It was another tabloid week for the Olympic movement. At the track-and-field trials in Sacramento, Calif., sprinters Michael Johnson and Maurice Green moved their gums as fast as their legs, trading insults at a record pace. On the human-interest front, there was Marla Runyan, legally blind, qualifying for the team at 1,500 m, and Gabe Harmony Jennings, a happy eccentric from Forks of Salmon, Calif., announcing himself as a miler to be reckoned with. Finally there was Magnificent Marion Jones qualifying for what seemed to be every event.
There was lots of crime news in the big type too. Over in Utah, a 15-count indictment was handed up against Salt Lake City bid-committee principals Tom Welch and Dave Johnson in connection with the $1.2 million in graft that preceded--led to?--Salt Lake's selection by the International Olympic Committee as host of the 2002 Winter Games. The feds went ballistic on Welch and Johnson because they wouldn't cop a plea to bribing I.O.C. members. The two say they're innocent because schmoozing members at the time wasn't against I.O.C. policy--it was I.O.C. policy.
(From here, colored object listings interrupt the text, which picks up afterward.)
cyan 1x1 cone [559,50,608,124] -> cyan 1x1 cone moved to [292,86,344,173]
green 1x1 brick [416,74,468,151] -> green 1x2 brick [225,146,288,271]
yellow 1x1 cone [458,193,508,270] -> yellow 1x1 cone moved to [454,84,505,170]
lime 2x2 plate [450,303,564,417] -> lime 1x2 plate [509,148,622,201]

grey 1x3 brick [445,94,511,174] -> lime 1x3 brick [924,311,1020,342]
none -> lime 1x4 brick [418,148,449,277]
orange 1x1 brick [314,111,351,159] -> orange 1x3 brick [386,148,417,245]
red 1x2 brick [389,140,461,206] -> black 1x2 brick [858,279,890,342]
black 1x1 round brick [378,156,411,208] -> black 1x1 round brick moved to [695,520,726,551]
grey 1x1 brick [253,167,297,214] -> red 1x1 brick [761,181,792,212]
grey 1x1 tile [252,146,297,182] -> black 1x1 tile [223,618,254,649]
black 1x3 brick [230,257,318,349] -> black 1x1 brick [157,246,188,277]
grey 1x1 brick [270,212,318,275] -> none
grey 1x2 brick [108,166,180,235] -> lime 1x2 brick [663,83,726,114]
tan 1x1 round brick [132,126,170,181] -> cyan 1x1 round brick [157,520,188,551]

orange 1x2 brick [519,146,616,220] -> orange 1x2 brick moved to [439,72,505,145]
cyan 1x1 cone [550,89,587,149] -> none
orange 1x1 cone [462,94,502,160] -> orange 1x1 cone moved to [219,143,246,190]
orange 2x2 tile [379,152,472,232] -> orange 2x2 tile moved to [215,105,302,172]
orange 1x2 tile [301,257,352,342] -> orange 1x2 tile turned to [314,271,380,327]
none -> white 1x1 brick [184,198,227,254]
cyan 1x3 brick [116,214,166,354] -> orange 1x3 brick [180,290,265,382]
The indictment in Salt Lake overshadowed other news from a Denver courtroom that may ultimately prove far more troublesome for the Olympics. In filing a wrongful-termination lawsuit, Dr. Wade Exum, director of the U.S.O.C.'s drug-control unit for nine years before he stepped down under pressure last month, charged among other things that his bosses systematically covered up illicit drug use. "In recent years, absolutely no sanction has been imposed on roughly half of all the American athletes who have treated positive for prohibited substances," Exum alleged. He said that his tests had turned up "scores" of athletes using strength-building testosterone but that no one had been punished. The U.S.O.C. said Exum's charges were hogwash.
Assuming the U.S.O.C. is correct, we might ask, in the interest of Olympic glory, "What do you mean, our guys aren't taking drugs?" Chemistry long ago supplanted Wheaties as the breakfast of champions among elite athletes. Recently an Olympic discus thrower from Australia, Werner Reiterer, who admitted to spending about $12,000 a year on steroids and human-growth hormones during his career, said a majority of Australian athletes used performance enhancers and were encouraged to do so by Olympic officials. In Cuba, track officials refused to suspend world record-holding high jumper Javier Sotomayor after he tested positive for cocaine, and Jamaican track officials reacted similarly after sprinter Merlene Ottey tested positive for steroids.